We don't know these prices, or think about the purchases, precisely because we are rational. For the vast majority of us, what we are willing to pay (our reservation price) is far greater than what these things cost to purchase (the market price). In other words, there is no question we want to buy them. If there is no benefit to contemplating something but a definite cost (as there is contemplating how happy we are with our phone service or the precise price of water), we don't do it. And that leads us to forget how rational we are.

The advertising argument deserves special mention, since I hear it so often. It is the stock response to the rationality skeptic. Let's consider it carefully. If it were true that people are constantly misled by advertising, if we waste billions each year mindlessly pursuing images of sex and stature, then there would be no product development. Indeed, there would be no products. Everything we buy would be empty boxes with pretty pictures on them. Yes, this is absurd but pointing out the logical extreme highlights just how far away we are from this. Advertising takes up a small portion of a company's budget. Macy's spends 5% of its sales on advertising and that's quite a bit for retail. Wal-Mart spends closer to 0.4% and, of course, Wal-Mart's much larger than Macy's. Packaged goods (whatever that means) can get as high as 10%. Product design and development easily hit the same percent in sales (here's some numbers from Canadian companies) with some sectors such as aerospace and computers reaching well over 15%.

Remember, history's awashed with failed products that had lots of advertising. Several blockbusters and dozens more TV shows utterly fail each year. New Coke also comes to mind. One estimate claims 65% of new products fail (some estimates put it as high as 95% but those tend to come from "how to improve your product" websites so take that with a grain of salt). Yes, many of those products suffered from a lack of advertising but some of them were just bad. Let's not forget Borders recently shut down.

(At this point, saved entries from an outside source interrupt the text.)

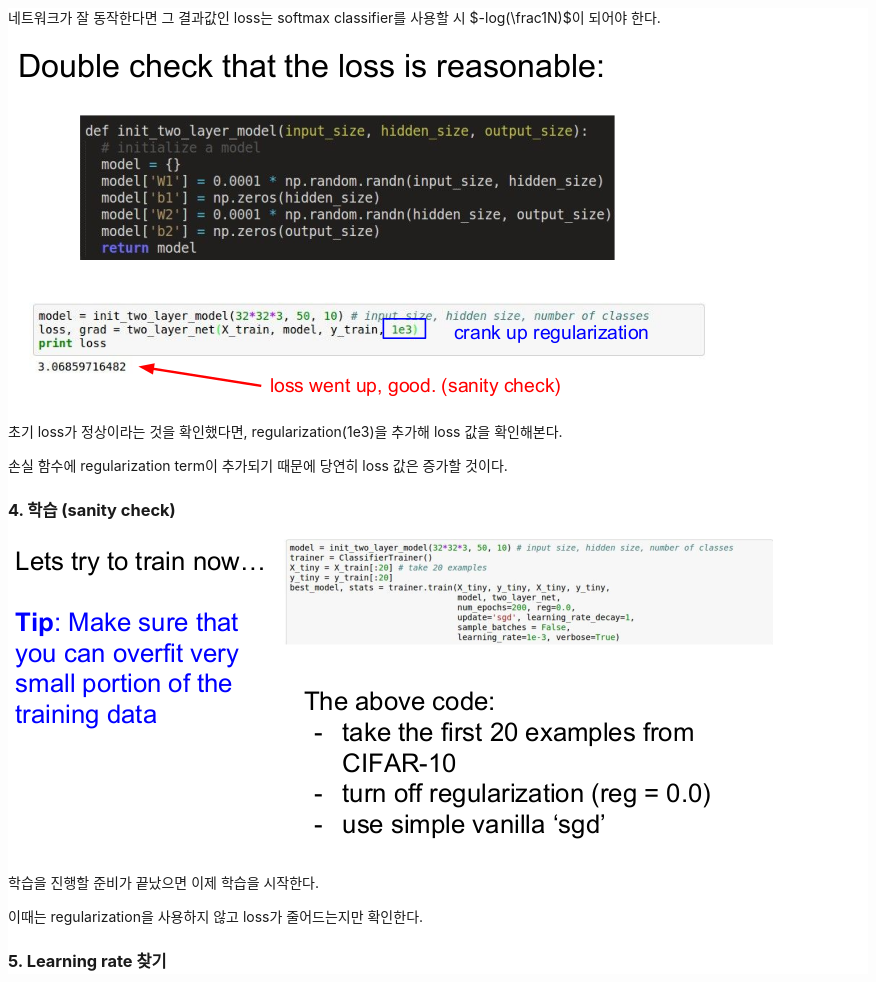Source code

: 네트워크가 잘 동작한다면 그 결과값인 loss는 softmax classifier를 사용할 시 $-log(\frac1N)$이 되어야 한다.

![27.png](/assets/img/cs231n-lecture-6/27.png)

초기 loss가 정상이라는 것을 확인했다면, regularization(1e3)을 추가해 loss 값을 확인해본다.

손실 함수에 regularization term이 추가되기 때문에 당연히 loss 값은 증가할 것이다.

### 4. 학습 (sanity check)

![28.png](/assets/img/cs231n-lecture-6/28.png)

학습을 진행할 준비가 끝났으면 이제 학습을 시작한다.

이때는 regularization을 사용하지 않고 loss가 줄어드는지만 확인한다.

### 5. Learning rate 찾기
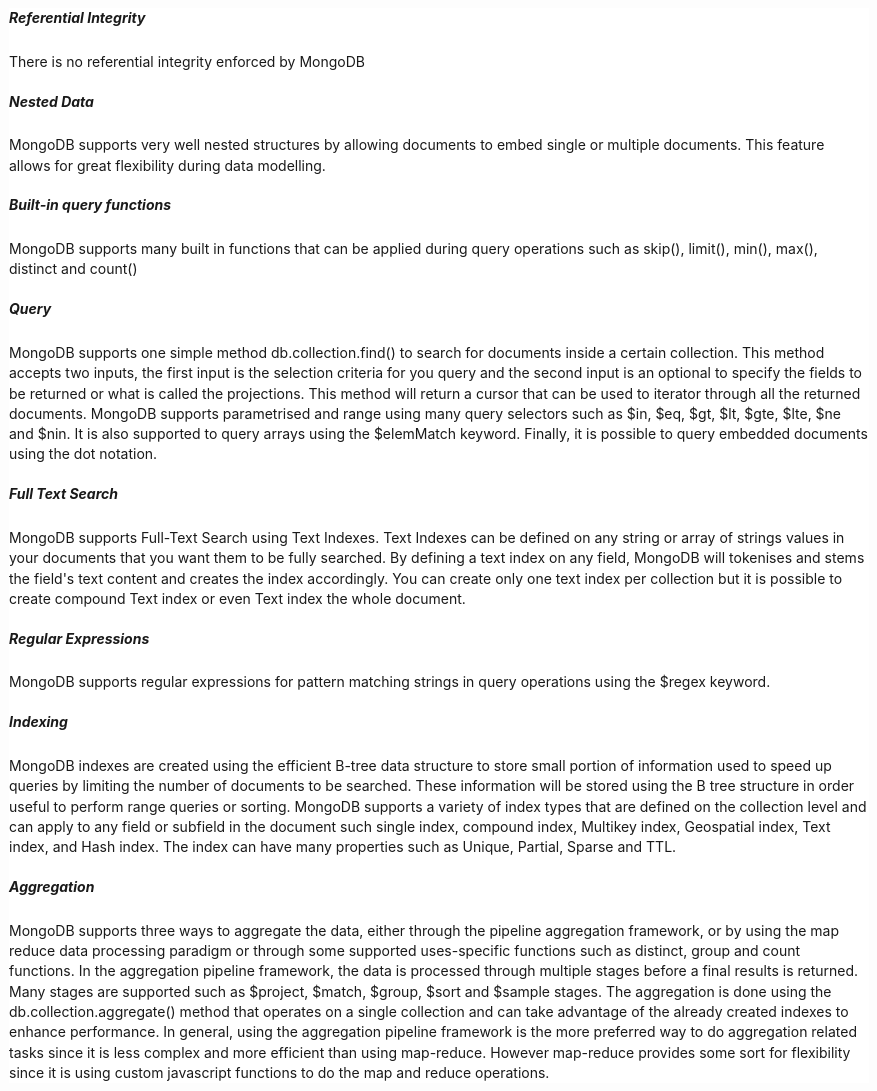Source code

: ##### Referential Integrity

There is no referential integrity enforced by MongoDB

##### Nested Data

MongoDB supports very well nested structures by allowing documents to embed single or multiple documents. This feature allows for great flexibility during data modelling. 


##### Built-in query functions

MongoDB supports many built in functions that can be applied during query operations such as skip(), limit(), min(), max(), distinct and count()

##### Query


MongoDB supports one simple method db.collection.find() to search for documents inside a certain collection. This method accepts two inputs, the first input is the selection criteria for you query and the second input is an optional to specify the fields to be returned or what is called the projections. This method will return a cursor that can be used to iterator through all the returned documents. MongoDB supports parametrised and range using many query selectors such as $in, $eq, $gt, $lt, $gte, $lte, $ne and $nin. It is also supported to query arrays using the $elemMatch keyword. Finally, it is possible to query embedded documents using the dot notation.


##### Full Text Search

MongoDB supports Full-Text Search using Text Indexes. Text Indexes can be defined on any string or array of strings values in your documents that you want them to be fully searched. By defining a text index on any field, MongoDB will tokenises and stems the field's text content and creates the index accordingly. You can create only one text index per collection but it is possible to create compound Text index or even Text index the whole document. 

##### Regular Expressions

MongoDB supports regular expressions for pattern matching strings in query operations using the $regex keyword.


##### Indexing

MongoDB indexes are created using the efficient B-tree data structure to store small portion of information used to speed up queries by limiting the number of documents to be searched. These information will be stored using the B tree structure in order useful to perform range queries or sorting. MongoDB supports a variety of index types that are defined on the collection level and can apply to any field or subfield in the document such single index, compound index, Multikey index, Geospatial index, Text index, and Hash index. The index can have many properties such as Unique, Partial, Sparse and TTL.


##### Aggregation

MongoDB supports three ways to aggregate the data, either through the pipeline aggregation framework, or by using the map reduce data processing paradigm or through some supported uses-specific functions such as distinct, group and count functions. In the aggregation pipeline framework, the data is processed through multiple stages before a final results is returned. Many stages are supported such as $project, $match, $group, $sort and $sample stages. The aggregation is done using the db.collection.aggregate() method that operates on a single collection and can take advantage of the already created indexes to enhance performance. In general, using the aggregation pipeline framework is the more preferred way to do aggregation related tasks since it is less complex and more efficient than using map-reduce. However map-reduce provides some sort for flexibility since it is using custom javascript functions to do the map and reduce operations.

Again, our brain can fool us on such minor issues: we remember the purchases we regret (and by no means does neoclassical econ suggest people make zero mistakes) but there are many, many products we see ads for but don't succumb to. I was in Abercrombie and Finch the other day. Its walls were covered with half naked models. Its aisle filled with attractive salespeople. Its shelved filled with $80 pants. As usual, I bought nothing.

Thursday, July 21, 2011

Moon Walking

The Times has a short article on the Google Lunar Prize: $20 million to the first team to land a spacecraft on the moon and explore 500 meters. The article's largely about the very different approaches people have, not in getting there but how they intend to make money beyond the prize. One wants to sell cargo space to the Moon, another wants to do lunar mining, another wants to send American Idol contestant there (I'm for that) by transmitting the sound waves of their voices through the lunar surface and see who sounds best (oh, never mind).

This really highlights how far we've gone since 2004, when the Ansari X Prize awarded $10 million to the first private group that could get to space. It was all about how they are going to get their. I remember hearing very little about the post-Prize business plan.

But the biggest obstacle of all still looms: funding. Still, a lot of these guys are backed by a member of the super-rich. It reminds me one of the under appreciated benefits of having a bunch of very, very wealthy folks: they are willing to pay god-awful amounts of money for high-tech gizmos, allowing them to be affordable for the rest of us just years, rather than decades, later.

Friday, July 08, 2011

Oil Companies As Profitable As Newspapers

According to Yahoo! Finance, both oil companies (Major Integrated Oil and Gas) have the same profit margin as newspapers (Publishing-Newspapers): 6.5% (for each dollar in sales, 6.5 cents is profit).

I'd still rather have stock in Exxon than The New York Times.